• **Goal of the exercise**: Every line of the entries with the word "pekerja" in it should be shown.

• **Extracted information**:

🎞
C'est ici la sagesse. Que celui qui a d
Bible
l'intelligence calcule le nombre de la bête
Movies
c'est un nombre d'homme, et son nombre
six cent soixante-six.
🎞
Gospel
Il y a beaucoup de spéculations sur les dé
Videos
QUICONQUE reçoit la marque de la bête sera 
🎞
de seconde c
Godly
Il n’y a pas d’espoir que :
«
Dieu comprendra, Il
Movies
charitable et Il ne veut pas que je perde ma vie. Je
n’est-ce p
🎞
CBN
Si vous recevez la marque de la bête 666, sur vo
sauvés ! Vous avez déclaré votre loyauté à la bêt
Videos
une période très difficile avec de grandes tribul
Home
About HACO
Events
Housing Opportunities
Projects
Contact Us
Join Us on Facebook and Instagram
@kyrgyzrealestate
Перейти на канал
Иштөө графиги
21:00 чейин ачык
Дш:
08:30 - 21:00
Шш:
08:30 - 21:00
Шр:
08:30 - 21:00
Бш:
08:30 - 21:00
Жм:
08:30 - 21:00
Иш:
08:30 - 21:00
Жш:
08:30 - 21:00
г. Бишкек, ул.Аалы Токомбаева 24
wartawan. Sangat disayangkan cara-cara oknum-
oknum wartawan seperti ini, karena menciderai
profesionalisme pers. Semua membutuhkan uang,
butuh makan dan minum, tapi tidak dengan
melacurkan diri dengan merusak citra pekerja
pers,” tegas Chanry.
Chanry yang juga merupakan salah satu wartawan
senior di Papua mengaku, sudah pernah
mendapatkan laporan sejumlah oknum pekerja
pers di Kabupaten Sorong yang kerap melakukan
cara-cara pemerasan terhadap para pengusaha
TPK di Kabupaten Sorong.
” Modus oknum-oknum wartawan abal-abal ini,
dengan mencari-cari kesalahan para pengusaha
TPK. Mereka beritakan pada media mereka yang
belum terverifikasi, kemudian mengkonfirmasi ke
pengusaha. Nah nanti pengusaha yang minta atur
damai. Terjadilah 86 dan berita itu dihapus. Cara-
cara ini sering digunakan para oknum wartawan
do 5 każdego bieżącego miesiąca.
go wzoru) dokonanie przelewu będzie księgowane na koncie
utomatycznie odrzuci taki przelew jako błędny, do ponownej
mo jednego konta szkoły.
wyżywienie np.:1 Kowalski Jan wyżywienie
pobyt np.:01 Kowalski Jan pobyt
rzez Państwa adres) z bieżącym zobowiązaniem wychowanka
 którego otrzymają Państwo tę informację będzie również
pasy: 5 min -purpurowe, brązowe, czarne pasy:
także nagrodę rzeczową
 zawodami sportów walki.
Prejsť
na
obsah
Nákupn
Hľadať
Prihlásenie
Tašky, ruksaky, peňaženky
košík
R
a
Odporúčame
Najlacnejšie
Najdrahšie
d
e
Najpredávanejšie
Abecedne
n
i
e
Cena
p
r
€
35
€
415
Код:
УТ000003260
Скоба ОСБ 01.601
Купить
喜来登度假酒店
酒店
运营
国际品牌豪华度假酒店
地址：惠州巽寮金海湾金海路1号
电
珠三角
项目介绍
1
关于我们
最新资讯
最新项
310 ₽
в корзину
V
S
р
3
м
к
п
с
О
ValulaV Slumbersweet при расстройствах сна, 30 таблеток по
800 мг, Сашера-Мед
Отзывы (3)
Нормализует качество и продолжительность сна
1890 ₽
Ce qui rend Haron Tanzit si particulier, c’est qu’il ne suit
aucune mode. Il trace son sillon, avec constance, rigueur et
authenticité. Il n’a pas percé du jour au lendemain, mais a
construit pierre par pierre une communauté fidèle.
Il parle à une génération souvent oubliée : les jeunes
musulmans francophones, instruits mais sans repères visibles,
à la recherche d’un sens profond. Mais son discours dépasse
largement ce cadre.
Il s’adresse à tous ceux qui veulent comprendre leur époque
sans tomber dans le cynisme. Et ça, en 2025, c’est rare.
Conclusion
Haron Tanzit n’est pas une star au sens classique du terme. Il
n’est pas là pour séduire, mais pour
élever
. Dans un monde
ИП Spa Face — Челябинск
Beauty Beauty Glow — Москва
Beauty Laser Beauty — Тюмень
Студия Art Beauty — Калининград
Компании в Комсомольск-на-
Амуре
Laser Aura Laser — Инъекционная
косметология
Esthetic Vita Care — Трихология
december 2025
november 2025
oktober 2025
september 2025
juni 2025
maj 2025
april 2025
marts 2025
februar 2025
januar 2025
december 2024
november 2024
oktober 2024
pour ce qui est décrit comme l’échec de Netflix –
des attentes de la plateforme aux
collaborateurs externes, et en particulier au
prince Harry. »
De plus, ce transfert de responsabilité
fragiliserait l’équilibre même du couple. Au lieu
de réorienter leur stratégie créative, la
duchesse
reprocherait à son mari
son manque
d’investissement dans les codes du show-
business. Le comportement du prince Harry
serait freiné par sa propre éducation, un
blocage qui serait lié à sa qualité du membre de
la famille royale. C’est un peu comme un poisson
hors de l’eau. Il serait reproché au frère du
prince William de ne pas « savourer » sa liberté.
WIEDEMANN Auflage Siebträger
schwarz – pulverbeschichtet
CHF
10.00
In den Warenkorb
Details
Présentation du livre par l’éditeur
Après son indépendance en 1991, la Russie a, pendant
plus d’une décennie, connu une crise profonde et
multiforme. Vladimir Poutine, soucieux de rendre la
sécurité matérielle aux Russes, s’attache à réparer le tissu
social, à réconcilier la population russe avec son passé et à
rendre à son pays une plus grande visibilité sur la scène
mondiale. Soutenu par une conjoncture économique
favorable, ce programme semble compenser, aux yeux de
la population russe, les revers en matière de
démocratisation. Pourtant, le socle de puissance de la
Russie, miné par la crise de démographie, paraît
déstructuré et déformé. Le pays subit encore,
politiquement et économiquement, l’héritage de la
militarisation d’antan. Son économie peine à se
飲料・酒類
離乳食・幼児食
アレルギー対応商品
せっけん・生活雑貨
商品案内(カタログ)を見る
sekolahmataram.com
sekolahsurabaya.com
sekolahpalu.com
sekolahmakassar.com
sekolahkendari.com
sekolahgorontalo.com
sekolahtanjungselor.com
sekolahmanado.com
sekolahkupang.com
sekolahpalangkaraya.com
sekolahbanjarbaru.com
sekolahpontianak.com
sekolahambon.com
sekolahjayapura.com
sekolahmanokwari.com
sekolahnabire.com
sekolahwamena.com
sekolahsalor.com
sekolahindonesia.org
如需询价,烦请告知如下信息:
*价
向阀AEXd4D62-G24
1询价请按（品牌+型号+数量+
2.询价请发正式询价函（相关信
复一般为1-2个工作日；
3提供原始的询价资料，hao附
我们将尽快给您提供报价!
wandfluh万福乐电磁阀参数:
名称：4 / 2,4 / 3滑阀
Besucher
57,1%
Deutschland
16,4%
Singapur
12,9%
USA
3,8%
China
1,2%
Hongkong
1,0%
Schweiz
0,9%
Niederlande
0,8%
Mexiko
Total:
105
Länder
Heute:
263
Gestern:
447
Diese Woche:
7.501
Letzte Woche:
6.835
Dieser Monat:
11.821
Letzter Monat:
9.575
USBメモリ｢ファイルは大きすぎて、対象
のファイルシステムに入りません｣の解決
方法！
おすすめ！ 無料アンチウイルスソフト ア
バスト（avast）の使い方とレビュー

• **Exercise solution**:
melacurkan diri dengan merusak citra pekerja
mendapatkan laporan sejumlah oknum pekerja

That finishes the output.